I made you with my own hands. You are so precious. You are mine. I created you for greatness.
I stutter. I used to stutter terribly, couldn't string together five words to form a coherent sentence. The voices told me I would never amount to any-thing because I couldn't talk. No one would respect me. No one would take a chance on me. No one would want to listen to me blabber on.
And I listened to them. Talk about low expectations. I allowed those twisted voices to penetrate my mind and weave their depressive web around my soul. And a fog overcame me, thick, dense, oppressive.

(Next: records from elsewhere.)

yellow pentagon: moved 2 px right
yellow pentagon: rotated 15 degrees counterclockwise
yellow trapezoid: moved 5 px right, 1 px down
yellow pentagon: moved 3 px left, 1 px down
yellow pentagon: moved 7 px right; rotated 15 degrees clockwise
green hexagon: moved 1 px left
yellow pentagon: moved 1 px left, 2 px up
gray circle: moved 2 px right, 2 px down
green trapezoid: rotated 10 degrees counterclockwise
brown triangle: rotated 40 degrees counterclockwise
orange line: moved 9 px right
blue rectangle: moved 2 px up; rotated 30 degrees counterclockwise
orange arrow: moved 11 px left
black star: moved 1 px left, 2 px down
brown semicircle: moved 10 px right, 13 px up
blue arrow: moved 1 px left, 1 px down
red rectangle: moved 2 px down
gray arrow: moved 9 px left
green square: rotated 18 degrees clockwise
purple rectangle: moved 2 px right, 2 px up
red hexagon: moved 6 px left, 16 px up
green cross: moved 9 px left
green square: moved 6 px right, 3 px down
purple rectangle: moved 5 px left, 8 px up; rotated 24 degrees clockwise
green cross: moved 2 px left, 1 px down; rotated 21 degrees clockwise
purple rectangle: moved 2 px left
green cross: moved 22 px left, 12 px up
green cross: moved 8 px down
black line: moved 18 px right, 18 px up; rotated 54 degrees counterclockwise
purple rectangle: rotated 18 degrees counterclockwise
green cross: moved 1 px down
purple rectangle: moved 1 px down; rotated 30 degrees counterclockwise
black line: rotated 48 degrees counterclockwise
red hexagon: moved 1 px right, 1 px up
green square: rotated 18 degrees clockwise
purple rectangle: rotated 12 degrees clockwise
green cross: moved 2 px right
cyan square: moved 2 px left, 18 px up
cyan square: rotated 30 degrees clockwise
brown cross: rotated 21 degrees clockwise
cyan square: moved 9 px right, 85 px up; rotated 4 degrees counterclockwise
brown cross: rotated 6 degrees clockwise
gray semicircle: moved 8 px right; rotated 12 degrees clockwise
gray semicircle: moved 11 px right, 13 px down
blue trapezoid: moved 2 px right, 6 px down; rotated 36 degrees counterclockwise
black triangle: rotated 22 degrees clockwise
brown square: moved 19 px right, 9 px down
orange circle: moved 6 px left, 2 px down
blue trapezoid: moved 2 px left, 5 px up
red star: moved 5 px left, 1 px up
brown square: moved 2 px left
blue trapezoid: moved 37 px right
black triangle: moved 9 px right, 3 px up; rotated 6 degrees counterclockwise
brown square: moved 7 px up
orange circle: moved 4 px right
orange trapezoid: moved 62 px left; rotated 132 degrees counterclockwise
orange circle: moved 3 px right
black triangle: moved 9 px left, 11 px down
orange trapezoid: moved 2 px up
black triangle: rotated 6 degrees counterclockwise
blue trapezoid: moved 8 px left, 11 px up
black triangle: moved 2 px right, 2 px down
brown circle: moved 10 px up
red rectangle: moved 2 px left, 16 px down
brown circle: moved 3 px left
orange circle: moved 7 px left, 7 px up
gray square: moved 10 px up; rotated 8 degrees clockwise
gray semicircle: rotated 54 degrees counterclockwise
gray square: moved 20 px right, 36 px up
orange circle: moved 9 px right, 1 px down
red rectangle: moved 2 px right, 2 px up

But that other voice was there, too. You are mine. Reminding me that I was made for more. You are so precious. It led me to a career where I interact with people every day, to a calling where I can express myself like I never dreamed possible.
I still hear the voices, the negative ones, reminding me of the thorn in my flesh, reminding me of the pain and embarrassment that it brings. The voices still whisper, taunt, mock, they still feign concern and offer those insincere apologies. They tell me I can't, that I'll fail, I'll make a fool of myself; they assure me that they're only looking out for me, protecting me, warning me.
And you hear them too. I know you do.
But we can choose not to listen to them. We can choose to ignore those voices and focus on the only one that matters. The voice of our Creator, the one who formed us and placed every cell and molecule and atom and strand of DNA exactly where He wanted it. His voice tells us we can, that we were made for more, for a specific reason, for greatness. That through Him and in Him we can climb the mountain, cross the river, conquer the foe. We can stand before a crowd of hundreds, even thousands, and speak with confidence and conviction. We can write words that will move and stir and inspire. We can be all that He made us to be.